Given the different needs briefly explained above, it is clear that there is no correct level of dimensionality to define a module.
The definition of modularity is entirely based on the needs of the creator and user.
If we discover a container after creation, it cannot be clear without suitable documentation what level is represented, or how to interact with the container. What is needed is an ability for the creator of a container to implicitly define this level of usage simply by way of creating the container. SCIF allows us to do this. We can define modules on the levels of single files, or groups of software to perform a task. The metadata and organization of our preferences is automatically generated to create a complete, and programmatically understandable software package or scientific analysis.
We have just discussed why internal modularity is important for container interaction, and this is also the case that it’s useful for reproducibility. It is important to distinguish the entire container as a reproducible product, and different software modules inside of it that depend on being served through the container to ensure reproducibility. While the container itself is portable, and designed to contain all dependencies to support reproducibility, the SCi-F module in and of itself is not guaranteed to be. For example, a user might define a module only with an
%apprun section, implying that the folder only contains a runscript to execute. The user may have chosen to install dependencies for this script globally in the container, in the
%post section, because perhaps they are shared across multiple modules. Under these conditions, if another user expected to add the module to a different build recipe, the dependencies from
%post would be needed too. The host operating system also needs to be taken into consideration. A module with dependencies installed from the package manager “yum” would not move seamlessly into a debian base. However, appropriate checks and balances can be implemented into the process of moving applications:
- For applications that must be portable outside of their initial container, users would be encouraged to include all dependency installs within the
%appinstallsection. If they were already installed during
%post, the package would be found and skipped.

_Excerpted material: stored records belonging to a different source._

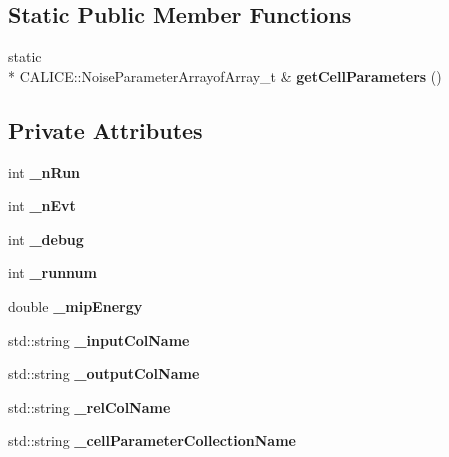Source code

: \subsection*{Static Public Member Functions}
\begin{DoxyCompactItemize}
\item 
static \\*
C\-A\-L\-I\-C\-E\-::\-Noise\-Parameter\-Arrayof\-Array\-\_\-t \& {\bfseries get\-Cell\-Parameters} ()\label{classCALICE_1_1TBEcalDigitisation_a5f357fd6556cc967c61e06e1799fd6c5}

\end{DoxyCompactItemize}
\subsection*{Private Attributes}
\begin{DoxyCompactItemize}
\item 
int {\bfseries \-\_\-n\-Run}\label{classCALICE_1_1TBEcalDigitisation_a8b0bf0725d87671080456d9abde15141}

\item 
int {\bfseries \-\_\-n\-Evt}\label{classCALICE_1_1TBEcalDigitisation_a09bea609608d0ec3f176e7919cb0fde2}

\item 
int {\bfseries \-\_\-debug}\label{classCALICE_1_1TBEcalDigitisation_a4d92596c66587a5c28c64ceaa0bf0c30}

\item 
int {\bfseries \-\_\-runnum}\label{classCALICE_1_1TBEcalDigitisation_a7583207c7420d2ad34254e37ea56e339}

\item 
double {\bfseries \-\_\-mip\-Energy}\label{classCALICE_1_1TBEcalDigitisation_abbe56f4bd66b7a36c0433be7c964fa31}

\item 
std\-::string {\bfseries \-\_\-input\-Col\-Name}\label{classCALICE_1_1TBEcalDigitisation_a9e21c767054e4aac049af0948b3655f0}

\item 
std\-::string {\bfseries \-\_\-output\-Col\-Name}\label{classCALICE_1_1TBEcalDigitisation_a964d7cb09e8e7e942be3e0dc3b8aa89d}

\item 
std\-::string {\bfseries \-\_\-rel\-Col\-Name}\label{classCALICE_1_1TBEcalDigitisation_a8a65575b6105516c40796f2321aad0ed}

\item 
std\-::string {\bfseries \-\_\-cell\-Parameter\-Collection\-Name}\label{classCALICE_1_1TBEcalDigitisation_a731d48a25e95f126c24a8b017b34ee7d}


\end{DoxyCompactItemize}
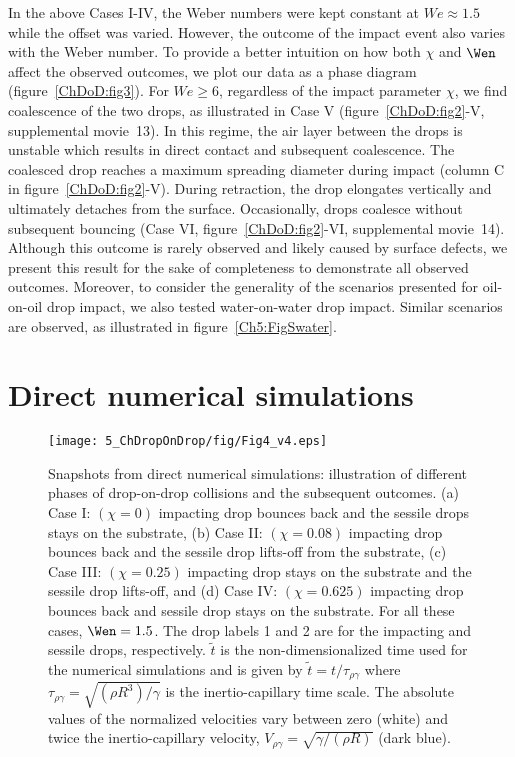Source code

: In the above Cases I-IV, the Weber numbers were kept constant at $We \approx 1.5$ while the offset was varied. However, the outcome of the impact event also varies with the Weber number. To provide a better intuition on how both $\chi$ and $\Wen$ affect the observed outcomes, we plot our data as a phase diagram (figure~\ref{ChDoD:fig3}). For $We \geq 6$, regardless of the impact parameter $\chi$, we find coalescence of the two drops, as illustrated in Case V (figure~\ref{ChDoD:fig2}-V, supplemental movie~{\color{Myfig}13}). In this regime, the air layer between the drops is unstable which results in direct contact and subsequent coalescence. The coalesced drop reaches a maximum spreading diameter during impact (column C in figure~\ref{ChDoD:fig2}-V). During retraction, the drop elongates vertically and ultimately detaches from the surface. Occasionally, drops coalesce without subsequent bouncing (Case VI, figure~\ref{ChDoD:fig2}-VI, supplemental movie~{\color{Myfig}14}). Although this outcome is rarely observed and likely caused by surface defects, we present this result for the sake of completeness to demonstrate all observed outcomes. Moreover, to consider the generality of the scenarios presented for oil-on-oil drop impact, we also tested water-on-water drop impact. Similar scenarios are observed, as illustrated in figure~\ref{Ch5:FigSwater}.

\section{Direct numerical simulations}\label{Ch5:DNS}

\begin{figure}
	\centering
	\texttt{[image: 5\_ChDropOnDrop/fig/Fig4\_v4.eps]}
	\caption{Snapshots from direct numerical simulations: illustration of different phases of drop-on-drop collisions and the subsequent outcomes. (a) Case I: $\left(\chi=0\right)$ impacting drop bounces back and the sessile drops stays on the substrate, (b) Case II: $\left(\chi=0.08\right)$ impacting drop bounces back and the sessile drop lifts-off from the substrate, (c) Case III: $\left(\chi=0.25\right)$ impacting drop stays on the substrate and the sessile drop lifts-off, and (d) Case IV: $\left(\chi=0.625\right)$ impacting drop bounces back and sessile drop stays on the substrate. For all these cases, $\Wen = 1.5$. The drop labels 1 and 2 are for the impacting and sessile drops, respectively. $\tilde{t}$ is the non-dimensionalized time used for the numerical simulations and is given by $\tilde{t} = t/\tau_{\rho\gamma}$ where $\tau_{\rho\gamma} = \sqrt{\left(\rho R^3\right)/\gamma}$ is the inertio-capillary time scale. The absolute values of the normalized velocities vary between zero (white) and twice the inertio-capillary velocity, $V_{\rho\gamma}=\sqrt{\gamma/\left(\rho R\right)}$ (dark blue).}
	\label{ChDoD:fig4}
\end{figure}

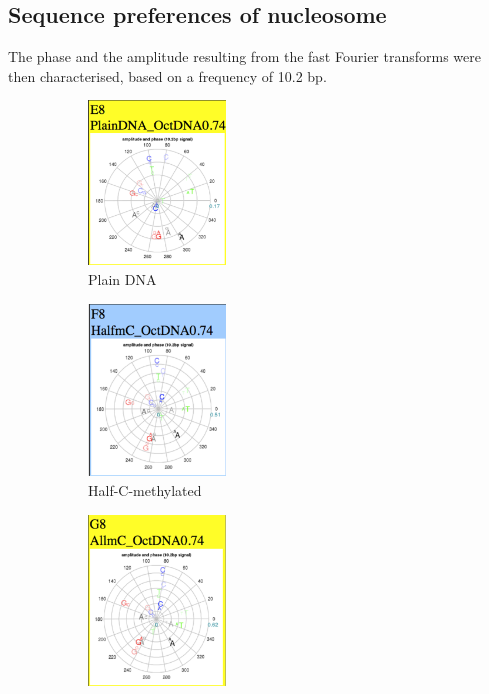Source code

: \documentclass[parskip=full, numbers=noenddot]{scrreprt}
\begin{document}
\subsection{Sequence preferences of nucleosome}
\label{ssec:nuseqpref}

The phase and the amplitude resulting from the fast Fourier transforms were then characterised, based on a frequency of 10.2 bp.

\begin{figure}[htpb]
  \centering
  \begin{subfigure}[htpb]{0.4\textwidth}
    \centering
    \includegraphics[width=0.4\textwidth]{emsa_e8_radial}
    \caption{Plain DNA}
    \label{fig:radial_mc_plain}
  \end{subfigure}
  \begin{subfigure}[htpb]{0.4\textwidth}
    \centering
    \includegraphics[width=0.4\textwidth]{emsa_f8_radial}
    \caption{Half-C-methylated}
    \label{fig:radial_mc_halfmc}
  \end{subfigure}
  \begin{subfigure}[htpb]{0.4\textwidth}
    \centering
    \includegraphics[width=0.4\textwidth]{emsa_g8_radial}

\end{subfigure}
\end{figure}
\end{document}
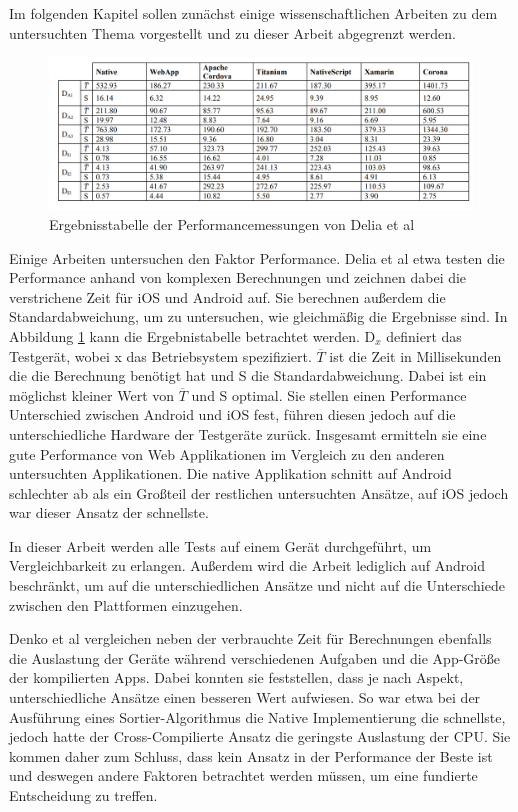 Im folgenden Kapitel sollen zunächst einige wissenschaftlichen Arbeiten zu dem untersuchten Thema vorgestellt und zu dieser Arbeit abgegrenzt werden.

\begin{figure}[ht]
  \centering
  \includegraphics[width=\textwidth,keepaspectratio]{images/IEEE_Delia_Al.png}
  \caption[Ergebnisstabelle der Performancemessungen von Delia et al]{Ergebnisstabelle der Performancemessungen von Delia et al \cite{IEEE_development_classes}}
  \label{fig:result_table_IEEE_related_work}
\end{figure}

Einige Arbeiten untersuchen den Faktor Performance. Delia et al \cite{IEEE_development_classes} etwa testen die Performance anhand von komplexen Berechnungen und zeichnen dabei die verstrichene Zeit für iOS und Android auf. Sie berechnen außerdem die Standardabweichung, um zu untersuchen, wie gleichmäßig die Ergebnisse sind. In Abbildung \ref{fig:result_table_IEEE_related_work} kann die Ergebnistabelle betrachtet werden. D$_x$ definiert das Testgerät, wobei x das Betriebsystem spezifiziert. $\overline T$ ist die Zeit in Millisekunden die die Berechnung benötigt hat und S die Standardabweichung. Dabei ist ein möglichst kleiner Wert von $\overline T$ und S optimal. Sie stellen einen Performance Unterschied zwischen Android und iOS fest, führen diesen jedoch auf die unterschiedliche Hardware der Testgeräte zurück. Insgesamt ermitteln sie eine gute Performance von Web Applikationen im Vergleich zu den anderen untersuchten Applikationen. Die native Applikation schnitt auf Android schlechter ab als ein Großteil der restlichen untersuchten Ansätze, auf iOS jedoch war dieser Ansatz der schnellste.

In dieser Arbeit werden alle Tests auf einem Gerät durchgeführt, um Vergleichbarkeit zu erlangen. Außerdem wird die Arbeit lediglich auf Android beschränkt, um auf die unterschiedlichen Ansätze und nicht auf die Unterschiede zwischen den Plattformen einzugehen.
 
Denko et al \cite{Denko_performance} vergleichen neben der verbrauchte Zeit für Berechnungen ebenfalls die Auslastung der Geräte während verschiedenen Aufgaben und die App-Größe der kompilierten Apps. Dabei konnten sie feststellen, dass je nach Aspekt, unterschiedliche Ansätze einen besseren Wert aufwiesen. So war etwa bei der Ausführung eines Sortier-Algorithmus die Native Implementierung die schnellste, jedoch hatte der Cross-Compilierte Ansatz die geringste Auslastung der CPU. Sie kommen daher zum Schluss, dass kein Ansatz in der Performance der Beste ist und deswegen andere Faktoren betrachtet werden müssen, um eine fundierte Entscheidung zu treffen.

- Installing an application into a container would check for OS compatibility. This can be done automatically by storing information about the base OS with each application as a label. To encourage this practice, we have added a test and requirements of specifying one or more operating systems for any module contributed at https://sci-f.github.io/apps. With these checks, we can have some confidence that the recipes for generating the apps are maximally portable.
Modular internal contents combined with reproducible portable environments via Singularity containers is a starting point for practicing good science.